(Records for the task)
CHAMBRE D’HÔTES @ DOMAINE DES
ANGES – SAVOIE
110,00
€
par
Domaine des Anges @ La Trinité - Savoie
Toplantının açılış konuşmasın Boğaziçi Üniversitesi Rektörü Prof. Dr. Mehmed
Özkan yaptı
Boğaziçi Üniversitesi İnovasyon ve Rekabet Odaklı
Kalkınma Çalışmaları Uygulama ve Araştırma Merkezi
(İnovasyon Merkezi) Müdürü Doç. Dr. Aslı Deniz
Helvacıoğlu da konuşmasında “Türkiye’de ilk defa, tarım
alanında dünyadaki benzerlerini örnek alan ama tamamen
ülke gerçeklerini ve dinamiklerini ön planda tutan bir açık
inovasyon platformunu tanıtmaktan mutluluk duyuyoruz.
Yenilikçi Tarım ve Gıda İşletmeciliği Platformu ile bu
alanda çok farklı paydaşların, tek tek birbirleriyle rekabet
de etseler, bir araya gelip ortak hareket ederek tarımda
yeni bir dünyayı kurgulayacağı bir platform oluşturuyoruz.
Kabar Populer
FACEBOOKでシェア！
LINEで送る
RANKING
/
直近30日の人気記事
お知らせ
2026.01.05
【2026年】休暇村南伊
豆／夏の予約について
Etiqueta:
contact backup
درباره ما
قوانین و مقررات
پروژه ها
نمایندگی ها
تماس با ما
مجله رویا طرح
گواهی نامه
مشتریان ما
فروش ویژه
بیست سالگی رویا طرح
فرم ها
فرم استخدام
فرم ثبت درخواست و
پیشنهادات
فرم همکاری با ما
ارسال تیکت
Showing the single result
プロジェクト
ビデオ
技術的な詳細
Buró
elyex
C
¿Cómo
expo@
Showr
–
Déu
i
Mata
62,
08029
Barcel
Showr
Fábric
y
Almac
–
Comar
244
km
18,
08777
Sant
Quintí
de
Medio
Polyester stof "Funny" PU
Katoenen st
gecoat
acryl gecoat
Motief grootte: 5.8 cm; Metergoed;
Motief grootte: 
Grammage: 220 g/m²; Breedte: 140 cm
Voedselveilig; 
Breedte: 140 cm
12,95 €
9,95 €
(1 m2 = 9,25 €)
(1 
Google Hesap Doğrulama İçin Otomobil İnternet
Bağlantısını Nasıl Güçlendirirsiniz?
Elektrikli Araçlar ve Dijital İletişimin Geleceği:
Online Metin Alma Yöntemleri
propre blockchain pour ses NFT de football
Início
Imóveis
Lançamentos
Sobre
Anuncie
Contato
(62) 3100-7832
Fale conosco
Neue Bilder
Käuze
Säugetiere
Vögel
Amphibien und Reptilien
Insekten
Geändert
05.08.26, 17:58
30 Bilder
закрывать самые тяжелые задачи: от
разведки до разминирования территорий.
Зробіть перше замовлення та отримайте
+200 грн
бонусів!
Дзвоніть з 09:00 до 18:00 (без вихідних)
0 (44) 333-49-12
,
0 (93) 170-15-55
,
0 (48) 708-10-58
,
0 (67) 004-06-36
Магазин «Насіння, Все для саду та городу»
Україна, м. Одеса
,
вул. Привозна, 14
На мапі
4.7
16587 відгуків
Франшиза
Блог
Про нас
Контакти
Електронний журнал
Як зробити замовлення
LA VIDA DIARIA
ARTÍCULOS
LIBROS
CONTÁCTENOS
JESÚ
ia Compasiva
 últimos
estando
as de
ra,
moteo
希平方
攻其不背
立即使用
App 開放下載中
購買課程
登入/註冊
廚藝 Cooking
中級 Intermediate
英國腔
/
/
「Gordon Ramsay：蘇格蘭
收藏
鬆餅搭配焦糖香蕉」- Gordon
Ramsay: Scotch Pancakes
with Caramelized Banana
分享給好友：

(Assignment) Transcribe all of the lines above character for character, keeping their order and line breaks unchanged.

(Solved exercise)
CHAMBRE D’HÔTES @ DOMAINE DES
ANGES – SAVOIE
110,00
€
par
Domaine des Anges @ La Trinité - Savoie
Toplantının açılış konuşmasın Boğaziçi Üniversitesi Rektörü Prof. Dr. Mehmed
Özkan yaptı
Boğaziçi Üniversitesi İnovasyon ve Rekabet Odaklı
Kalkınma Çalışmaları Uygulama ve Araştırma Merkezi
(İnovasyon Merkezi) Müdürü Doç. Dr. Aslı Deniz
Helvacıoğlu da konuşmasında “Türkiye’de ilk defa, tarım
alanında dünyadaki benzerlerini örnek alan ama tamamen
ülke gerçeklerini ve dinamiklerini ön planda tutan bir açık
inovasyon platformunu tanıtmaktan mutluluk duyuyoruz.
Yenilikçi Tarım ve Gıda İşletmeciliği Platformu ile bu
alanda çok farklı paydaşların, tek tek birbirleriyle rekabet
de etseler, bir araya gelip ortak hareket ederek tarımda
yeni bir dünyayı kurgulayacağı bir platform oluşturuyoruz.
Kabar Populer
FACEBOOKでシェア！
LINEで送る
RANKING
/
直近30日の人気記事
お知らせ
2026.01.05
【2026年】休暇村南伊
豆／夏の予約について
Etiqueta:
contact backup
درباره ما
قوانین و مقررات
پروژه ها
نمایندگی ها
تماس با ما
مجله رویا طرح
گواهی نامه
مشتریان ما
فروش ویژه
بیست سالگی رویا طرح
فرم ها
فرم استخدام
فرم ثبت درخواست و
پیشنهادات
فرم همکاری با ما
ارسال تیکت
Showing the single result
プロジェクト
ビデオ
技術的な詳細
Buró
elyex
C
¿Cómo
expo@
Showr
–
Déu
i
Mata
62,
08029
Barcel
Showr
Fábric
y
Almac
–
Comar
244
km
18,
08777
Sant
Quintí
de
Medio
Polyester stof "Funny" PU
Katoenen st
gecoat
acryl gecoat
Motief grootte: 5.8 cm; Metergoed;
Motief grootte: 
Grammage: 220 g/m²; Breedte: 140 cm
Voedselveilig; 
Breedte: 140 cm
12,95 €
9,95 €
(1 m2 = 9,25 €)
(1 
Google Hesap Doğrulama İçin Otomobil İnternet
Bağlantısını Nasıl Güçlendirirsiniz?
Elektrikli Araçlar ve Dijital İletişimin Geleceği:
Online Metin Alma Yöntemleri
propre blockchain pour ses NFT de football
Início
Imóveis
Lançamentos
Sobre
Anuncie
Contato
(62) 3100-7832
Fale conosco
Neue Bilder
Käuze
Säugetiere
Vögel
Amphibien und Reptilien
Insekten
Geändert
05.08.26, 17:58
30 Bilder
закрывать самые тяжелые задачи: от
разведки до разминирования территорий.
Зробіть перше замовлення та отримайте
+200 грн
бонусів!
Дзвоніть з 09:00 до 18:00 (без вихідних)
0 (44) 333-49-12
,
0 (93) 170-15-55
,
0 (48) 708-10-58
,
0 (67) 004-06-36
Магазин «Насіння, Все для саду та городу»
Україна, м. Одеса
,
вул. Привозна, 14
На мапі
4.7
16587 відгуків
Франшиза
Блог
Про нас
Контакти
Електронний журнал
Як зробити замовлення
LA VIDA DIARIA
ARTÍCULOS
LIBROS
CONTÁCTENOS
JESÚ
ia Compasiva
 últimos
estando
as de
ra,
moteo
希平方
攻其不背
立即使用
App 開放下載中
購買課程
登入/註冊
廚藝 Cooking
中級 Intermediate
英國腔
/
/
「Gordon Ramsay：蘇格蘭
收藏
鬆餅搭配焦糖香蕉」- Gordon
Ramsay: Scotch Pancakes
with Caramelized Banana
分享給好友：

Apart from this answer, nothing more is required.